Она спела по очереди все песни, которые помнила, и подробно вспоминала книги, которые читала, фильмы и телевизионные шоу, которые смотрела, семейные и любовные мыльные оперы, фрагменты своей собственной жизни, которая казалась ей такой бесконечно обыденной, тогда, когда ее судьба все еще находилась в ее руках. Она выдумывала истории и вела сама с собой диалоги на несколько ролей, отстаивая противоположные стороны по поводу проблем, которые когда-то казались ей важными и волнующими, в общем занималась всем чем угодно, лишь бы только не свихнуться окончательно.
Время медленно утекало. Она проявляла выдержку и отказывалась разговаривать со своими хозяевами, разве что только иногда принималась осыпать их ругательствами. Больше она не пыталась склонить их к взаимовыгодному обмену информацией. Иногда она спрашивала себя, что толку в ее упрямстве. Чего она лишится, если вдруг возьмет да и ответит на один из заданных ей вопросов? Что ей тут терять, кроме своего запредельно жалкого положения, одиночества, и вечной тишины? Она спорила об этом сама с собой, но продолжала проявлять упрямство.
В конце концов наступили дни, когда она уже не могла вести разговоры про себя, когда говорила вслух сама с собой без конца и не могла остановиться, когда ей вдруг стало совершенно понятно, что любая мысль прозвучавшая у нее в голове, непременно должна быть повторена вслух. Отчаянными усилиями она старалась заставить себя замолчать, но непонятным образом слова лились и лились из нее без конца. В ужасе она решила, что сходит с ума; это приближалось уже давно, но вот наконец нарыв прорвался. Она принялась безутешно рыдать.
И вот, когда она, сидя на полу и раскачиваясь взад и вперед, проливая слезы по поводу того, что так обидно съезжает с катушек и, возможно – она уже не могла сказать сейчас точно – продолжая безостановочно говорить на смежные с этим темы, в воздух ее комнаты что-то было подмешано – может быть это был какой-то газ. Все поплыло у нее перед глазами, и она без сил опрокинулась на спину, погрузившись в сон, перешедший в то, что впоследствии она называла своим Вторым Долгим Сном.

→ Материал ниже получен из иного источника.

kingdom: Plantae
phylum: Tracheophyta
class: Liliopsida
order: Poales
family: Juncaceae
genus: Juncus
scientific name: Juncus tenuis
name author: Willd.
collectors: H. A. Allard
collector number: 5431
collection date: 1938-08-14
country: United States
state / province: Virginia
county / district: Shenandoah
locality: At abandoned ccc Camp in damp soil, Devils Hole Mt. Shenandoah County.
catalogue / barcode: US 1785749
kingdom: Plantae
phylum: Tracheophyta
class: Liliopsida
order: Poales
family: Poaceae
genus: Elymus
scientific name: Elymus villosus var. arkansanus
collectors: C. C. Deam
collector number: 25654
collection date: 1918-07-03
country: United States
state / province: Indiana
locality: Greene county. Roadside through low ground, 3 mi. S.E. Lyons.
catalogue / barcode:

После второго Пробуждения, происшедшего неизвестно через какое время, может быть через несколько часов, может быть дней, а может и лет, ее пленители снова принялись изводить ее вопросами, теми же самыми, что и в прошлый раз, как ни в чем не бывало и с таким спокойствием, словно бы и не задавали их ей никогда раньше. На этот раз она отвечала им с самого начала. Она врала когда хотела, но неизменно давала ответ на каждый заданный ей вопрос. Долгий сон пошел ей на пользу и исцелил ее душу. Пробудившись, она уже не испытывала такого непереносимого как раньше желания вслух причитать о своих бедах и переживаниях, безостановочно проливать слезы и, усевшись в прострации на полу, напролет час за часом тупо раскачиваться взад вперед. Она излечилась почти полностью, но боль памяти осталась в ней, просто ушла в глубину. Она все прекрасно помнила, периоды своего молчания, своевольного и, потом, вынужденного, и невыносимое одиночество. Теперь она стремилась к любому обществу, даже своих невидимых любопытных хозяев-инквизиторов.
Постепенно вопросы начали обретать все более сложный характер, и впоследствии, в последующие Пробуждения, приняли характер продолжительных бесед на пространные темы. В один прекрасный день, очнувшись, она обнаружила около себя ребенка, мальчика с длинными темными волосами и дымчато-коричневой кожей, несколько более светлой, чем ее собственная. Мальчик не говорил ни слова по-английски и боялся ее ужасно. Ему было что-то около пяти – чуть больше чем Айри, ее собственному сыну. Пробуждение в таком странном пугающем месте, рядом с незнакомой женщиной было, наверно, самым страшным потрясением, которое мальчик испытал за свою короткую жизнь.